At the Town Hall at the Center for Architecture on April 9, members from all backgrounds came to reflect on the impacts—both on our practices and on civil society at large—of executive orders, economic policies, and federal administrative changes since January. At the 2025 American Institute of Architects Conference, it was important to connect face-to-face with our peers from across the country as we begin to coordinate national, state, and local chapter efforts in response to the reversal of years of progress on issues like climate change, health, environmental equity and justice, affordable housing, and homelessness.
In facing this uncertainty and to answer this emerging call to action, I continue to believe deeply in focusing on the vitality of our shared civic, cultural, and social lives—on the fundamentally urban experience of meeting each other in physical space, confronting our most pressing contemporary issues, and, through the friction of our collective engagements, generating organic and experimental models of resiliency. This belief is at the heart of my presidential theme this year, See You IRL: Designing for Public Life.

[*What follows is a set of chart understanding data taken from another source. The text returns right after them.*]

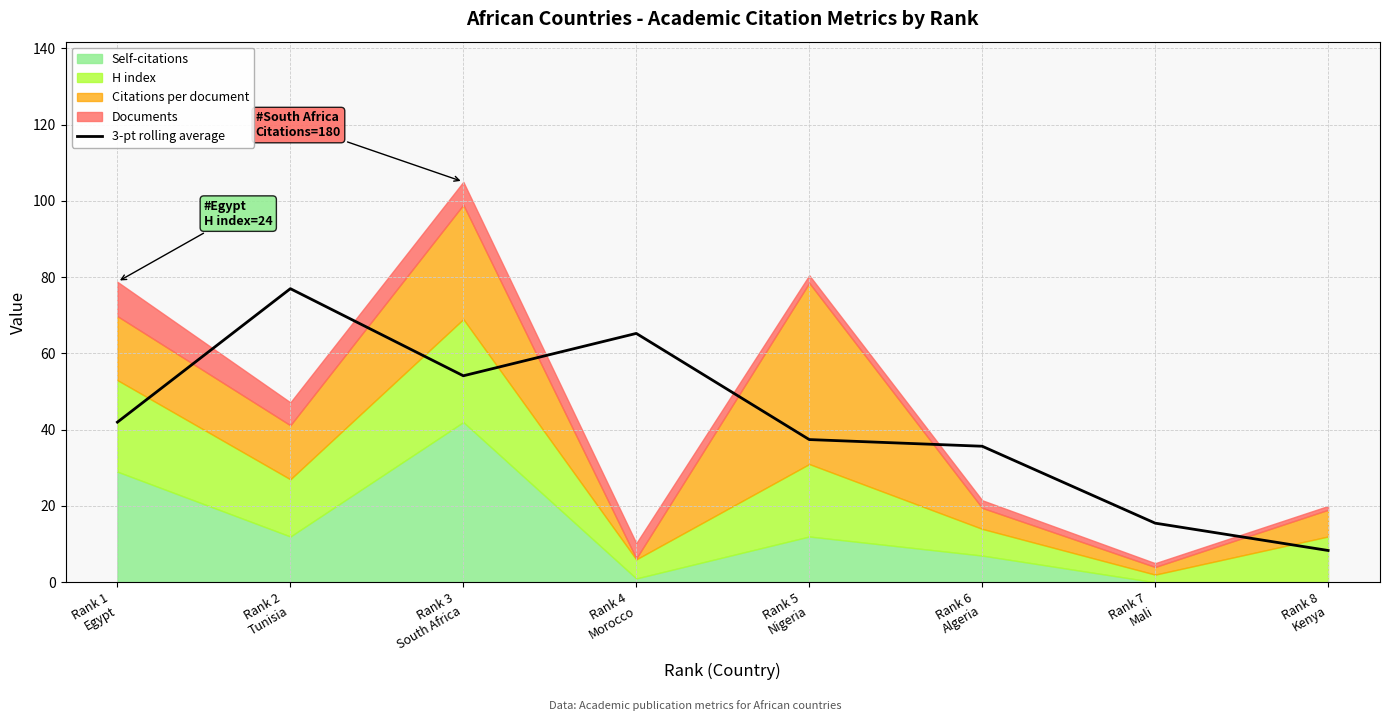

List the labels in order of value, largest first.

Rank 2
Tunisia, Rank 4
Morocco, Rank 3
South Africa, Rank 1
Egypt, Rank 5
Nigeria, Rank 6
Algeria, Rank 7
Mali, Rank 8
Kenya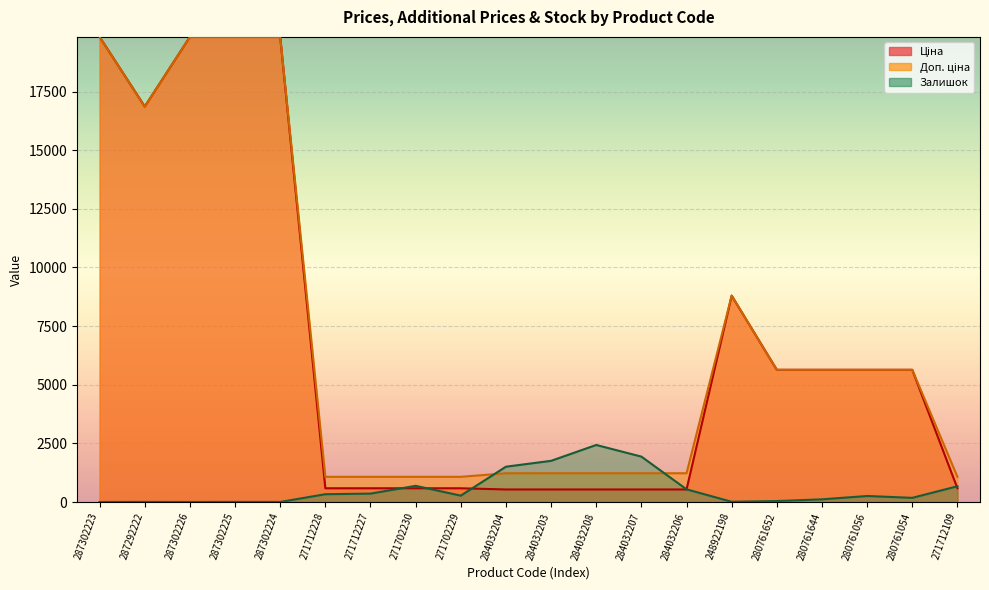

What is the average value of the Доп. ціна series?

6951.9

In elevating the importance of our public lives in the civic realm, I want to highlight the ongoing “Design for Public Life” dialogues series, organized in collaboration with Ann Marie Baranowski of the Cultural Facilities Committee and co-organized by the Planning and Urban Design and Global Dialogues Committees. At the opening conversation at the Center on April 17, New Affiliates’s Jaffer Kolb and Ivi Diamantopoulou posed the question: “How does the creation of public space today intersect with contemporary issues of climate change and coastal resiliency; public health and the pandemic; equity and racial justice; and democratic speech and discourse?” During the International Contemporary Furniture Fair on May 19, Susannah Drake (Sasaki) and I spoke with Jennifer Krichels (Oculus) and Jack Murphy (The Architect’s Newspaper), reflecting on the changing character of large connective public spaces. Later that month, Georgeen Theodore (Interboro Partners) and Joshua Langham (NYC Department of Health and Mental Hygiene) discussed the critical role of our built environment in promoting public health. In June, Ann Marie Baranowski moderated a spirited discussion between Ron Shiffman (professor emeritus at Pratt Institute’s School of Architecture’s Graduate Center for Planning and the Environment) and Mindy Fullilove, MD, (professor emeritus of Urban Policy and Health at The New School) on the topic of “Democracy, Equity and Public Space.” Critical dialogue will resume in the fall with Mabel O. Wilson (September), Kate Orff (October), Mary Miss (November), and perhaps several others. Stay tuned.
And, of course, I hope you all will come to the Center on October 3 for the opening of Searching for Superpublics. Curated by New Affiliates, the exhibition will wrestle with these urgent issues as they relate to the existing and future design of New York’s civic realm. Meanwhile, make the most of the summer’s generosity as it compels us to convene, in-person, in the streets and at parks, rivers, beaches, and all our city’s great public spaces, finding both joy and resiliency together.